§ EXTRAIT FOURNI
***

On glisse donc doucement vers la Soul et le Funk, à l’aide tout d’abord d’un instrumental reprenant les bases de The Work, avant que ne débute le morceau proprement dit, incluant plusieurs solos de cuivres et un solo de Blackwell. Prince empoigne la basse de Rhonda Smith et part sur le riff de 777-9311. Il continue ensuite dans un long medley old-school incluant un jeu de basse incroyable de la part de Prince (quel virtuose!). On entendra successivement : Hair (+solo de Renato) – Brickhouse (+solo de Maceo) – Skin TightCool avec solo de Greg, puis un jam à la basse.

Nous étions déjà rassasiés, mais après une brève pause Prince revient aux claviers cette fois. Il part dans un délire techno assez long et très impressionnant, accompagné par Blackwell et les cuivres. Renato le rejoint peu après et Blackwell se lance dans un solo.

Prince retourne à la guitare pour Alphabet St. se prolongeant avec un jam comprenant des allusions à Johnny. La foule entame alors le célèbre refrain « NPG In The MF House », mais Prince arrête la musique et dit « on ne fera rien à la mère de qui que ce soit ce soir »… il dit que ce chant là est trop vieux, et il a quelque chose de neuf : « NPG In This Funky House » que le public adopte immédiatement. Plusieurs solos de cuivres et de claviers ont lieu ensuite, avant que Prince ne parte sur le très attendu All The Critics Love U In Paris avec solo de Maceo. Retour à la guitare électrique pour Dolphin dans une version blues assez spéciale et un nouveau Santana Medley très inspiré avec 2 solo de Renato.

***

§ TRAVAIL À FAIRE
**1.** Dans le compte rendu du concert de Prince, quel nouveau chant Prince propose-t-il au public pour remplacer « NPG In The MF House » ?
**2.** Prolongez le compte rendu du concert de Prince en reprenant juste après sa dernière phrase.

§ DONNÉES FOURNIES
***

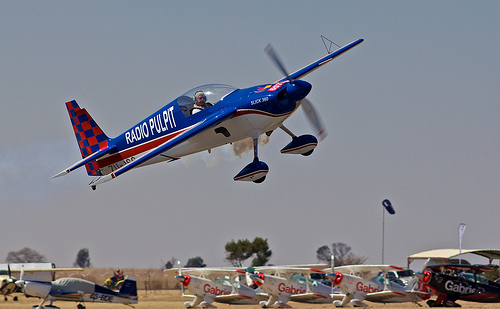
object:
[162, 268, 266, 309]
plane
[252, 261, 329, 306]
plane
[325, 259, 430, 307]
plane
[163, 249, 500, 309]
plane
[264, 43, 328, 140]
propeller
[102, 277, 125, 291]
jacket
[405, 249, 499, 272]
canopy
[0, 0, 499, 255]
background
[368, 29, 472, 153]
boy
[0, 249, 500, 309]
aircraft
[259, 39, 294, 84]
propeller blade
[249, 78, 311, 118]
nose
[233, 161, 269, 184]
blue paint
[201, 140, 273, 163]
white clouds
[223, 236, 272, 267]
tree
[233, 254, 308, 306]
plane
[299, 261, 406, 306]
plane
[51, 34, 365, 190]
aircraft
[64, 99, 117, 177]
tail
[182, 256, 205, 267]
tree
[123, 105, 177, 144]
radio pulpit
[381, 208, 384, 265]
pole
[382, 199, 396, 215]
wind sock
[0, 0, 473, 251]
clouds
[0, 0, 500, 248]
sky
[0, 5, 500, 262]
blue sky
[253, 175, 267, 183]
wheel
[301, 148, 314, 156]
wheel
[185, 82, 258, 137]
cockpit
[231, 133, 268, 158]
smoke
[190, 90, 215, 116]
pilot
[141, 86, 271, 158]
paint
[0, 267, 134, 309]
structure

***

§ RÉSULTATS FINAUX
**1.** « NPG In This Funky House »

**2.**
A un moment donné dans tout cela… j’ai eu une absence. Pris de vertige et accablé par la fatigue, je n’ai pas d’autre choix que de me retirer vers l’arrière de la salle et m’assoir sur une marche. J’ai du rester ainsi 10 ou 15 minutes, ratant évidemment une partie du show. Et lorsque je relevais un peu la tête, je voyais au loin dans un brouhaha de lumières et de son, un petit lutin habillé tout de noir continuer à s’exciter sur scène comme jamais, entrainant avec lui le public qui résistait encore. C’est là où j’ai commencé à me dire qu’il aurait mieux fallu la jouer cool pour le Zénith, afin de garder des forces pour la suite. Mais qui pouvait prévoir que nous en recevrions autant ? Une fois le coup de pompe passé, je m’approche à nouveau de la scène.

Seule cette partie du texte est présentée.